Nazım’la ilk karşılaşma
Abdullah palaz ve 11 arkadaşı, Afyon Cezaevi’nde bir kisiyi öldürüp, 59 kisiyi yaralayınca Bursa Cezaevi’ne gönderilirler. Bursa Cezaevi’nde, ceza olarak kanalizasyonun içine atılan palaz ve arkadaşları, kanalizasyon çukurunda uzunca bir süre bekletildikten sonra, hortumla yıkanarak cezaevi koridoruna bırakılırlar…
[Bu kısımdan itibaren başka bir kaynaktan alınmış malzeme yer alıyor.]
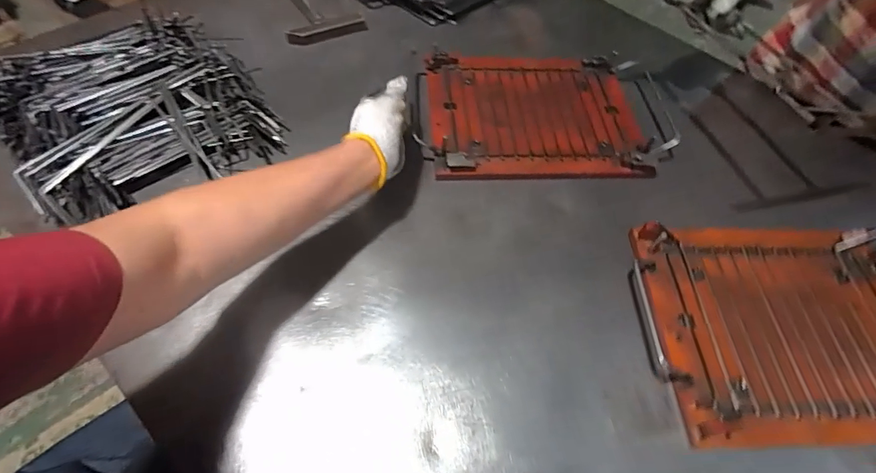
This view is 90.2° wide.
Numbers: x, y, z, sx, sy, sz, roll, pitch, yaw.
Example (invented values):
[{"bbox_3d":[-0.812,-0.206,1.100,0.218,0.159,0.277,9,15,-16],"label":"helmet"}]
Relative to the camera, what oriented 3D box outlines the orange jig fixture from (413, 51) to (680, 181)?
[{"bbox_3d":[0.154,-0.180,0.633,0.366,0.038,0.235,0,59,-4],"label":"orange jig fixture"}]

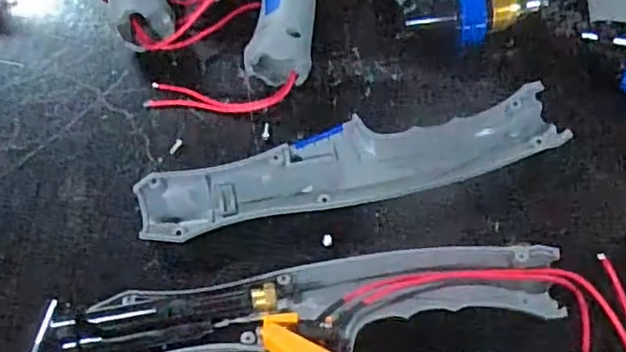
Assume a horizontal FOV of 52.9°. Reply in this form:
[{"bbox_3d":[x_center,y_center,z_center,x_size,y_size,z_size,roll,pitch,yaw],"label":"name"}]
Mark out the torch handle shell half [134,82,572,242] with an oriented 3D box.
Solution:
[{"bbox_3d":[0.019,-0.004,0.340,0.225,0.016,0.041,-13,69,-3],"label":"torch handle shell half"}]

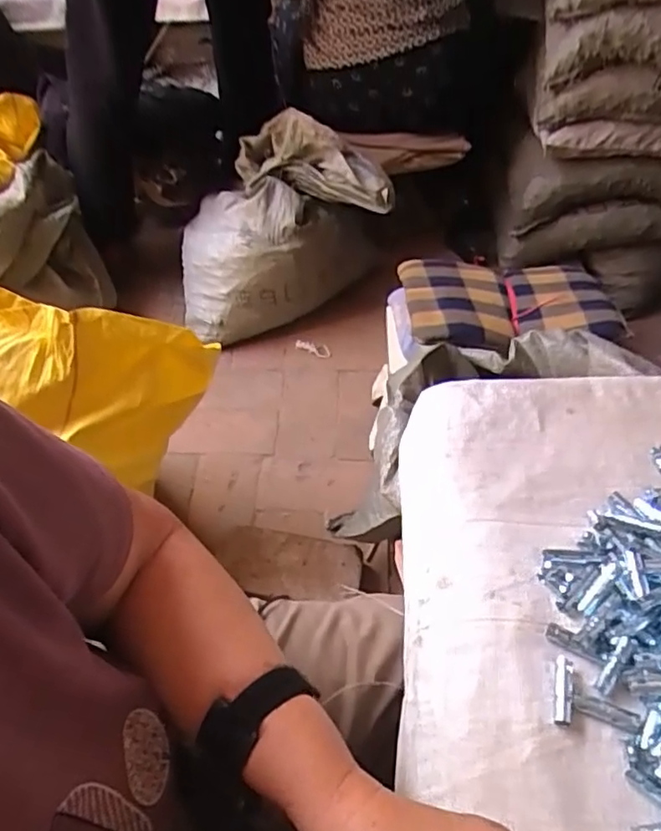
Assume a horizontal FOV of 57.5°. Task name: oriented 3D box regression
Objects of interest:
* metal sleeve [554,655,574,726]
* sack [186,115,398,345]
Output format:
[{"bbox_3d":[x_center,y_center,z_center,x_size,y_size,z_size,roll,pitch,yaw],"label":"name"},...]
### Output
[{"bbox_3d":[0.154,0.181,0.397,0.013,0.013,0.042,12,51,13],"label":"metal sleeve"},{"bbox_3d":[-0.107,-0.379,1.214,0.398,0.356,0.215,-11,50,-6],"label":"sack"}]

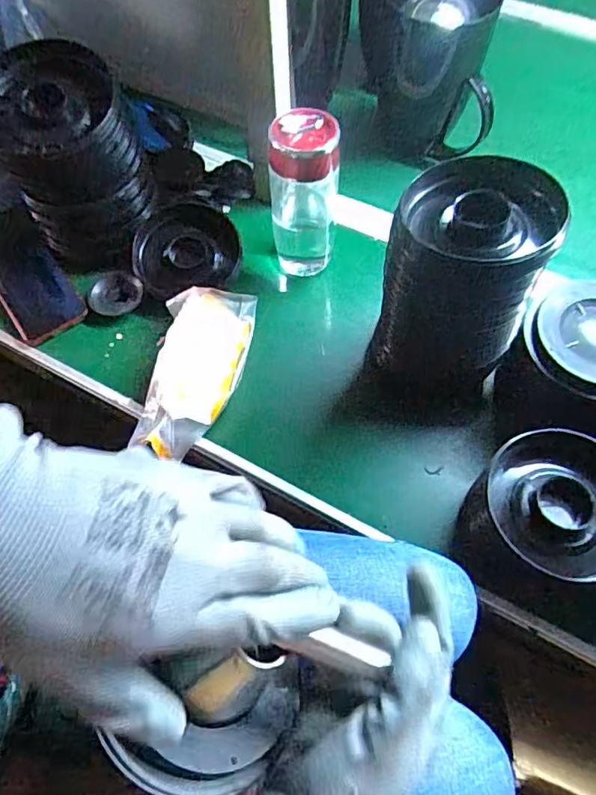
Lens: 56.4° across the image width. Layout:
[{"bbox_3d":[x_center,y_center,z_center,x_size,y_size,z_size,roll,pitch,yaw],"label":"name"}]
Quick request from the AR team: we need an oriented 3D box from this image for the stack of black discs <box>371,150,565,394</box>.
[{"bbox_3d":[0.142,-0.092,0.510,0.122,0.211,0.115,30,65,17],"label":"stack of black discs"}]

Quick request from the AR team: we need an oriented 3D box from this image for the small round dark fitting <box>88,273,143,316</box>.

Atıldıkları koridorda sürekli su isteyen bu 12 kişiye, cezaevi idaresinin korkusuyla hiçbir tutuklu yaklaşmaya cesaret edemez… biri dışında: o kişi, Nazim Hikmet’tir. Nazım Hikmet, Palaz ve arkadaşlarına su ve sigara verir. Bu durum, Dr. Turhan Timuçin’in kitabında şu cümlelerle yer alıyor: “Asker bozması kaputtan paltoyu omuzlarına atmış, saçları karmakarışık, gözleri çakmak çakmak dev gibi bir adam demir parmaklıkların önüne geldi. Demir parmaklıklara tutunup içeriye baktı. Yerde yatanları gördü. Bizim halimize baktı, sonra koşarak gitti, biraz sonra elinde bir testi ve bardakla geri geldi. bardağa su doldurup içeri uzattı…”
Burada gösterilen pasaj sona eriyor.